Re: Asset NCATSTranslator/Feedback#69 "Acceptable: Soot_treats_Obstructive_Sleep_Apnea"

  1. Why is this acceptable? Shouldn't it be "Never Show"? Where is the research that shows soot treats OSA?? Or other inference? If anything, soot causes OSA. Currently the answer from Translator for "What drugs treat OSA" does not include soot, so I cannot query the provenance via Translator. https://ui.ci.transltr.io/main/results?l=Obstructive%20Sleep%20Apnea%20Syndrome&i=MONDO:0007147&t=0&r=0&q=670443ba-f001-450b-9709-c2d9d54c7d65

  2. Asset NCATSTranslator/Feedback#69 is a duplicate of Asset NCATSTranslator/Feedback#68 (also "Acceptable: Soot_treats_Obstructive_Sleep_Apnea"). Which a number of Tools are passing.

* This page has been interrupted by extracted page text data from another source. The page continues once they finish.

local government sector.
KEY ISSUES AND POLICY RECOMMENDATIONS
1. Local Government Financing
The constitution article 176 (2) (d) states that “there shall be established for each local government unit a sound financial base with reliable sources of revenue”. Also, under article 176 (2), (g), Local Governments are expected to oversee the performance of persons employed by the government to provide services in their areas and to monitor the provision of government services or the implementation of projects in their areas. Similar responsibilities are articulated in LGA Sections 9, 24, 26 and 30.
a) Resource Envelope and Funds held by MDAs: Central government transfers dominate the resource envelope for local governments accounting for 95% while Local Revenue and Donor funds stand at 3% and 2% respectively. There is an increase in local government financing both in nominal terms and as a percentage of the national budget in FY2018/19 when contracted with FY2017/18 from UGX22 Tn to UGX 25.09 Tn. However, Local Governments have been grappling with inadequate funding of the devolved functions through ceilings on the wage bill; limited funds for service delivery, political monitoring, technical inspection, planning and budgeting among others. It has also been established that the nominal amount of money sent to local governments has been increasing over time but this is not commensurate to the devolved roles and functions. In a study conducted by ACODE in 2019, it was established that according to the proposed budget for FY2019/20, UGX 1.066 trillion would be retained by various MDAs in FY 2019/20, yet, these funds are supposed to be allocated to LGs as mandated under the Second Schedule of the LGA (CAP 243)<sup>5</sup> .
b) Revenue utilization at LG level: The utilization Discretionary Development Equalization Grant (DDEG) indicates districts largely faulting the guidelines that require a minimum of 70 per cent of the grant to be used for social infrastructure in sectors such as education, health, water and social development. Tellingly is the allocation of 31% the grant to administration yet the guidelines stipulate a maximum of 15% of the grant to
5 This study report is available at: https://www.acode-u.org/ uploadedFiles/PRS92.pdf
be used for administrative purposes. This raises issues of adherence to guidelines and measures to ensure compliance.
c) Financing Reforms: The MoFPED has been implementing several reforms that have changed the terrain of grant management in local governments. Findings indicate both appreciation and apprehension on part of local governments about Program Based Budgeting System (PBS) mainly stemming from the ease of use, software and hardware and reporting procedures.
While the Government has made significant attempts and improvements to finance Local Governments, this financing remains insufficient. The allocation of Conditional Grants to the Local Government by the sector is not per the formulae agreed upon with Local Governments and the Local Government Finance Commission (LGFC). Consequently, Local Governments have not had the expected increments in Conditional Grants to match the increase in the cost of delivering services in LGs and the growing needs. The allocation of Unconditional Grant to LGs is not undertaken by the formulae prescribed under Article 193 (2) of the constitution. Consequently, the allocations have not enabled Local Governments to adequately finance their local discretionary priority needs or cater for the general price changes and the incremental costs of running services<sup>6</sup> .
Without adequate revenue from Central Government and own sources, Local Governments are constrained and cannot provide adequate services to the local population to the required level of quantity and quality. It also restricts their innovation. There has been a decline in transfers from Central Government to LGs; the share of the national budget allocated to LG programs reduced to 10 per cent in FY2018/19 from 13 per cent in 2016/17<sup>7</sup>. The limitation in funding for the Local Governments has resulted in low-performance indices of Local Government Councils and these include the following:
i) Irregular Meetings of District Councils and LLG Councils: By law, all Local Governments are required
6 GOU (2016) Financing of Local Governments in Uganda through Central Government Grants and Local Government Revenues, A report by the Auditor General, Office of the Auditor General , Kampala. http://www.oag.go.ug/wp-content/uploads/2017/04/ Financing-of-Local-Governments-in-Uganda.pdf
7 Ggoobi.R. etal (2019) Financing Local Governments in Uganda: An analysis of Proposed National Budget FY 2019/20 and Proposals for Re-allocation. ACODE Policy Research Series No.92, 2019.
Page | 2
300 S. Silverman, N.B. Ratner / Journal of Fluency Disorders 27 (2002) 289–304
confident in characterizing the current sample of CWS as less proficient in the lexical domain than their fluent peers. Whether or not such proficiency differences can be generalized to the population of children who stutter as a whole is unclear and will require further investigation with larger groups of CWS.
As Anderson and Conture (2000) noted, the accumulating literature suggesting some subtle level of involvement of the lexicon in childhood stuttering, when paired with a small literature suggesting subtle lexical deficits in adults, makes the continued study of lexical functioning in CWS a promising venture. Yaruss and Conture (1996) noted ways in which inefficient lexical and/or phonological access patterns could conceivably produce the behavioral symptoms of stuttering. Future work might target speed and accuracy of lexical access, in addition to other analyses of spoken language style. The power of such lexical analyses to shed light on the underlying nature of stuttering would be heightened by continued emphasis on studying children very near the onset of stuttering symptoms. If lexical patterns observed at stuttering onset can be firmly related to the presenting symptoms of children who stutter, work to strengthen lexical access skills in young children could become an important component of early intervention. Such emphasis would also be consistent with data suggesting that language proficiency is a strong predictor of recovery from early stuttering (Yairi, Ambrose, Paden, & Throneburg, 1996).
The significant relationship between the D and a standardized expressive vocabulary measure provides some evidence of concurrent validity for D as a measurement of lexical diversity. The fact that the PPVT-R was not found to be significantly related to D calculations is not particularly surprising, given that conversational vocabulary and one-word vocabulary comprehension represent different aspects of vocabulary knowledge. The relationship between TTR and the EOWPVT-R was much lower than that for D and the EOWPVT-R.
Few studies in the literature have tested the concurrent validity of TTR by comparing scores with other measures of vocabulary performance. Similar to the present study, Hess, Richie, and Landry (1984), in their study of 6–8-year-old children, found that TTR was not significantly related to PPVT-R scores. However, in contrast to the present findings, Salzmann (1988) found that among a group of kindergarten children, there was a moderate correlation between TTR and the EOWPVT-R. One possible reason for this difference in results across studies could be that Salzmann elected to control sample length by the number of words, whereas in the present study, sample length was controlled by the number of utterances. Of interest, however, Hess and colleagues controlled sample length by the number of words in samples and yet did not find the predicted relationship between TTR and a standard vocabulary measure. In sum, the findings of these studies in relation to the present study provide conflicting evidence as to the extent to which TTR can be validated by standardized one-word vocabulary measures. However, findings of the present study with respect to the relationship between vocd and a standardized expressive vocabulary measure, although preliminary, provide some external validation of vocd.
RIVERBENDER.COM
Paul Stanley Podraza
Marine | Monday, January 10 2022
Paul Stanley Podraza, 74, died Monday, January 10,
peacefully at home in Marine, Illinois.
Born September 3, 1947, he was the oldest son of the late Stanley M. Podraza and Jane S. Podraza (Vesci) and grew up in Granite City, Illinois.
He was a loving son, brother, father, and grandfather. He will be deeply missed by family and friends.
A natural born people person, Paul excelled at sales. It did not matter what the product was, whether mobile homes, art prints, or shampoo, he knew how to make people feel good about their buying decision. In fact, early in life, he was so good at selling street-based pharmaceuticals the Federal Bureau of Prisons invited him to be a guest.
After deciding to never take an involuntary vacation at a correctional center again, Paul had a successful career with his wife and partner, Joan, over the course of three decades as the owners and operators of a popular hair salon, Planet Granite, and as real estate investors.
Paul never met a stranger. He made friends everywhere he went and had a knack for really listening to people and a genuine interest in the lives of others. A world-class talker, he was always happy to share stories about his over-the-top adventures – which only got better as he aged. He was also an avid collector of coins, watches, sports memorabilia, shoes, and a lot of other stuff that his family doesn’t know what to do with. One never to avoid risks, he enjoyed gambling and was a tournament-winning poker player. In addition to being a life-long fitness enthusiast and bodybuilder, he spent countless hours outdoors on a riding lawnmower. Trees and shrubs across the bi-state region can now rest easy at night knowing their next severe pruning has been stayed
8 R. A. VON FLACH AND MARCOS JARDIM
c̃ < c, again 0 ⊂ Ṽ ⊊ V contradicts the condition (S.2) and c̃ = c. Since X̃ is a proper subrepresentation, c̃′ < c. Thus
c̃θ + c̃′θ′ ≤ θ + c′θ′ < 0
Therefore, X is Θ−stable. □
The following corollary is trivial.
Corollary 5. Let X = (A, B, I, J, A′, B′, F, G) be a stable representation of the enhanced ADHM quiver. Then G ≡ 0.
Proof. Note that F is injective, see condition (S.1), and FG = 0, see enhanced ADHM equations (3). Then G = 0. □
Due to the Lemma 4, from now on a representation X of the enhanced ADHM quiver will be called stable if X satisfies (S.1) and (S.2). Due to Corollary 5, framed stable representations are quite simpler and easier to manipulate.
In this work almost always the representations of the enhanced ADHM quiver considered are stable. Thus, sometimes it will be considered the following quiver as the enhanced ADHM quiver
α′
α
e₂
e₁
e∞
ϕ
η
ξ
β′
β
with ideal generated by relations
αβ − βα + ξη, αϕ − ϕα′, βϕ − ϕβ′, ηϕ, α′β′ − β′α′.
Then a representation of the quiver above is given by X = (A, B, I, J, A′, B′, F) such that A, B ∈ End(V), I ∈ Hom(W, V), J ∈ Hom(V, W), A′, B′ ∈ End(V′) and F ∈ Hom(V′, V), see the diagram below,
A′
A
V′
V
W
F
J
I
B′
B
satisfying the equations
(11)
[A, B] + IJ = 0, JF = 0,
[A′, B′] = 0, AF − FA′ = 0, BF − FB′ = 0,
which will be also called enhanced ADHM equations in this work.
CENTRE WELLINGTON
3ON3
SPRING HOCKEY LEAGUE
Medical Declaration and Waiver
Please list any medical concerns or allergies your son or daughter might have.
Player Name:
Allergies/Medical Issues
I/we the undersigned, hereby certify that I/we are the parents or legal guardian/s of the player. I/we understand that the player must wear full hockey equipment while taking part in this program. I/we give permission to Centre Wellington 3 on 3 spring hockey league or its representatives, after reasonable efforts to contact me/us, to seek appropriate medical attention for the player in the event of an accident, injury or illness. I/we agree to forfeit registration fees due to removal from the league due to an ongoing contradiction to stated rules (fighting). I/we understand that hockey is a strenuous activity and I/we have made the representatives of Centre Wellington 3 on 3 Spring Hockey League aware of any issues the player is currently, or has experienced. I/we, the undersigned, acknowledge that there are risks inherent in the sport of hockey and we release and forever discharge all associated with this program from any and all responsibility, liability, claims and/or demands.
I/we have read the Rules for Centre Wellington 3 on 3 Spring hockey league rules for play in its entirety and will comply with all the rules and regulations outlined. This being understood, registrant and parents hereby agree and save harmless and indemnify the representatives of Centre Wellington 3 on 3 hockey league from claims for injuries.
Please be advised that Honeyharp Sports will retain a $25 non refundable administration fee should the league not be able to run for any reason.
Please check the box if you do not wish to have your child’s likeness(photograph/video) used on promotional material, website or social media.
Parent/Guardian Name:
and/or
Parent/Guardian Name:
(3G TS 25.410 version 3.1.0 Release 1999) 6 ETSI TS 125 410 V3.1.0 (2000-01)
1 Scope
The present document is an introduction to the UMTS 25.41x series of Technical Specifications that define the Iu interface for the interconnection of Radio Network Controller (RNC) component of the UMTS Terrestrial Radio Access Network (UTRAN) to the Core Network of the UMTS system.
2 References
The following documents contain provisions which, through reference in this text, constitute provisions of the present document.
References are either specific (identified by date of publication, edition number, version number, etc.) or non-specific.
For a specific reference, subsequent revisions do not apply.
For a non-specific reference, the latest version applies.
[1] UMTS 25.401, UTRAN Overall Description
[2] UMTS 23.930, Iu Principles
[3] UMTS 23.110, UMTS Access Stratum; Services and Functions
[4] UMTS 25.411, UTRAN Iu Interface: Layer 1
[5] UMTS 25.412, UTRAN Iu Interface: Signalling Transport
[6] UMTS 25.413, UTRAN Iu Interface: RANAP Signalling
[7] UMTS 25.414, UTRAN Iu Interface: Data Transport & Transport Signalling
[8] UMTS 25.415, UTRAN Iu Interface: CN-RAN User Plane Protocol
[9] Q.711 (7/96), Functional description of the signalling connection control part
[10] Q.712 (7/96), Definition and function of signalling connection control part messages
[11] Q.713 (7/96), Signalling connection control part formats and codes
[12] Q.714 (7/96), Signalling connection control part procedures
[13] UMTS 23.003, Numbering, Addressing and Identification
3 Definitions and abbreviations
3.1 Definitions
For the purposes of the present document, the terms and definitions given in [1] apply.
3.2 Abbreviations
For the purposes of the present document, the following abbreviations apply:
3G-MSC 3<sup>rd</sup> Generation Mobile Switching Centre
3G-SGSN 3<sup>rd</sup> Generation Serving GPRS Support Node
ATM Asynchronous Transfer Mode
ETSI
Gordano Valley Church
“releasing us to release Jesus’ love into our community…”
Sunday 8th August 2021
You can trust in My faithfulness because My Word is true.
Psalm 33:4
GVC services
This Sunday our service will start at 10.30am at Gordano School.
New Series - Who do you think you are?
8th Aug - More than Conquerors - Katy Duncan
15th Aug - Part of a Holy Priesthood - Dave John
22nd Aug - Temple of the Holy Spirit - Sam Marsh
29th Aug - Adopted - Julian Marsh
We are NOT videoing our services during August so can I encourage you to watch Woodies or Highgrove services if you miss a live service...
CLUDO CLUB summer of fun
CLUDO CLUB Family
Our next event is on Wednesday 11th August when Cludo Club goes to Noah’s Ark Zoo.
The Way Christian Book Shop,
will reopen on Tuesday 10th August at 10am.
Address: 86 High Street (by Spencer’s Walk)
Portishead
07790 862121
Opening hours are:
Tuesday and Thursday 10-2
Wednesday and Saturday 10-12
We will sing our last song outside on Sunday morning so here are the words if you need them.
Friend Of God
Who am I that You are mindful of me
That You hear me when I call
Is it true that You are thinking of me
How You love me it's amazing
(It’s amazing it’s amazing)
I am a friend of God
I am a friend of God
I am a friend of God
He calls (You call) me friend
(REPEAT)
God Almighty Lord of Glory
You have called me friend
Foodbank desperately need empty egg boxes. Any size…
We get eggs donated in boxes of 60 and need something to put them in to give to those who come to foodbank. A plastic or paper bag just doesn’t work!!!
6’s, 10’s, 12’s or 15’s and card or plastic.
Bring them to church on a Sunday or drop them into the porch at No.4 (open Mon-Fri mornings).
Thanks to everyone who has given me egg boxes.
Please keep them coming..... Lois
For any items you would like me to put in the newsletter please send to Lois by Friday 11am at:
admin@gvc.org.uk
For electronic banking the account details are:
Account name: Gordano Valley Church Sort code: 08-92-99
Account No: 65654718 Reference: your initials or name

  3. This is the Information Radiator description for Asset NCATSTranslator/Feedback#69 https://informationradiator.renci.org/test-runs/37/tests/5975#log-0 Calling ARS Test Runner with: { "environment": "ci", "predicate": "treats", "runner_settings": [ "inferred" ], "expected_output": "Acceptable", "input_curie": "MONDO:0007147", "output_curie": "MESH:D053260" }

  4. This is the (blank!) Information Radiator description for Asset NCATSTranslator/Feedback#68 https://informationradiator.renci.org/test-runs/37/tests/5974#log-0 No logs

Maybe some tools are passing NCATSTranslator/Feedback#68 b/c it is blank??

maximusunc commented 6 months ago

@jaredroach The difference between Asset NCATSTranslator/Feedback#68 and NCATSTranslator/Feedback#69 are that the former is NeverShow and the latter is Acceptable. Both are listed because they could be perceived as "correct" by multiple different user personas. An argument could be made that the NeverShow test should never happen, but that is more a question for TAQA.

The Information Radiator is not without its bugs, and that is what is happening with the "No logs". Unless something catastrophic has happened with the tests, there should always be some logs, but you just have to refresh the page if it ends up showing you that message.

jaredroach commented 6 months ago

@maximusunc If I understand it correctly, then a Tool will fail an "Acceptable" test if it does not report the result in the top 50%. That means that Tools that do not report "soot" as a top-50% treatment for OSA are going to get dinged. Which is definitely not the intent of these Tests. We should delete Asset NCATSTranslator/Feedback#69.

1_TopAnswer: The expected output is in the top 10% of results 2_Acceptable: The expected output is in the top 50% of results 3_BadButForgivable: The expected output is either not present or in the bottom 50% of results 4_NeverShow: The expected output is not in the results

sandrine-muller-research commented 5 months ago

Hi @jaredroach The reason I put soot treats sleep apnea as a mechanistics acceptable answer is that, it is likely one of the cause so by doing operations between differtent results (including the cause) I am likely to get better results at the graph that I would be looking for

jaredroach commented 5 months ago

@sandrine-muller-research OK. But you are not disagreeing with me that Asset NCATSTranslator/Feedback#69 should be deleted, are you? We don't want to penalize tools that don't report soot.

sandrine-muller commented 5 months ago

When this sheet has been done the rule "2_Acceptable: The expected output is in the top 50% of results" was not defined like that and we had another definition of acceptable if my memory serves me well, which was dependent on the persona. I will remove those lines and build another suite from it that will be focused of user preference and will have possible inconsistent results depending on personas. The tests will be different than a pass/fail test.